While the budget passed six to one, Barrel Councilman Bart Turner was the lone dissenting vote.
“One month ago I voted no on this budget because it is more that just allocating dollars to departments. We are creating three new staff positions — two deputy city managers and a senior staff position — in the city manager office,” Turner said. “It is a month later and we have not gotten any job descriptions, salary range or their responsibility or qualifications for those positions.”
Turner argued against Phelps adding the deputy city managers, one to focus on police and fire, with the second to focus on public affairs and special projects.

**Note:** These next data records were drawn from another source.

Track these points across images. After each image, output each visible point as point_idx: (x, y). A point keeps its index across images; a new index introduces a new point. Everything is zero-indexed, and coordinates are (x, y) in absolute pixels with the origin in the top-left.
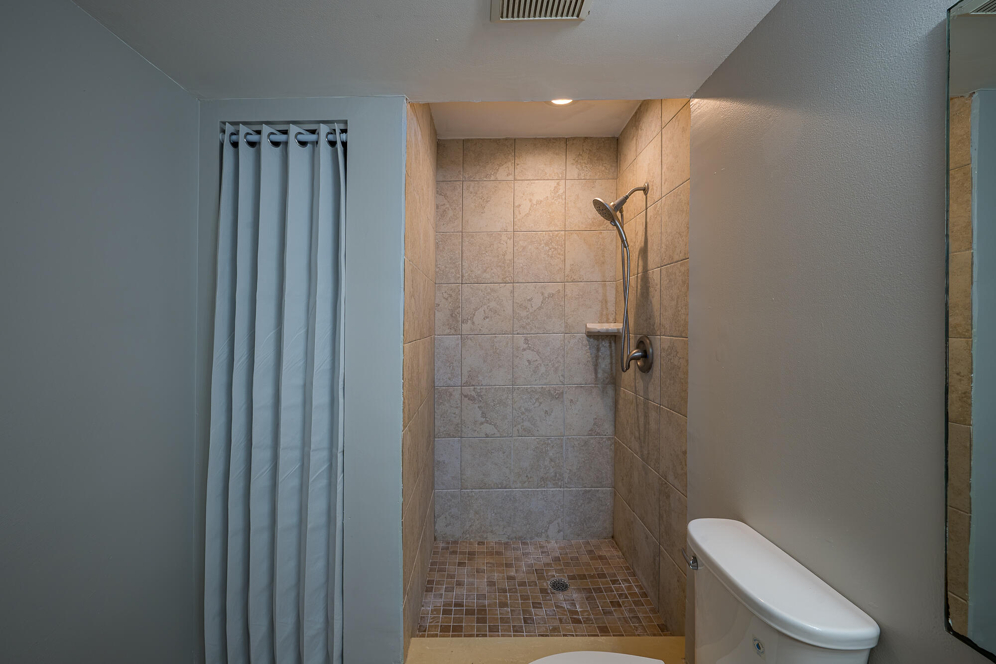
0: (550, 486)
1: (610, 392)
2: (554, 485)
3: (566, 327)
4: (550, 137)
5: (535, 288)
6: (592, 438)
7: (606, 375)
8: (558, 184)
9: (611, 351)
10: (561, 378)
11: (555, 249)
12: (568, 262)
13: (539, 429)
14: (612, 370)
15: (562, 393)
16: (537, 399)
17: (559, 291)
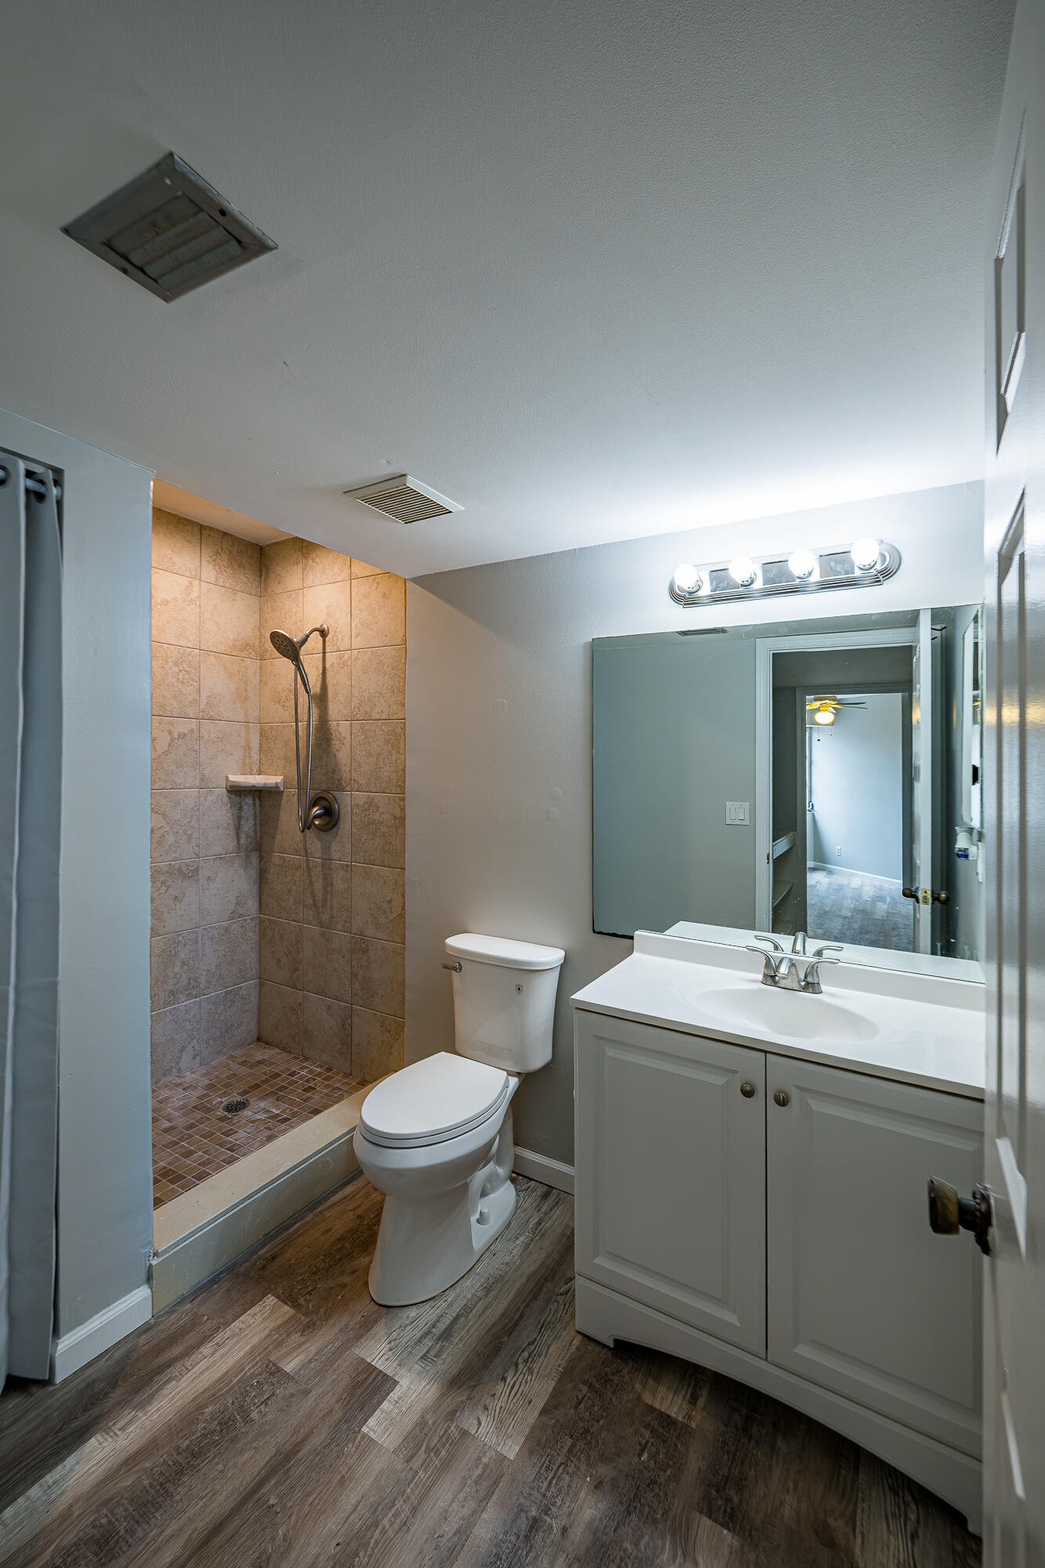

“The votes are obviously here to pass this budget, and I would not vote against it if I thought it would not pass,” Turner said. “But, without knowing what those positions are and their responsibility, with that I will vote no.”
Other councilmembers, however, praised staff for the new budget. They are already eyeing future budgets.
“In those future budget years, we need to look at what we already have before we start investing in new amenities for other parts of the city,” Ocotillo Councilman Jamie Aldama said. “I want to maintain the integrity of all the districts citywide, but we do need to get back to the equality services for other communities in the city.”
As for the tax rate changes, propery taxes decreased from $0.4407 to $0.4144 per $100 of assessed valuation.
The secondary tax rate, which pays for capital expenditures, will be reduced from $1.5357 to $1.4441 per $100.
“It is kind of unheard of a city decreasing a tax rate,” Sahuaro Councilman Ray Malnar said. “This really shows this council is committed to keeping the citizens taxes down.”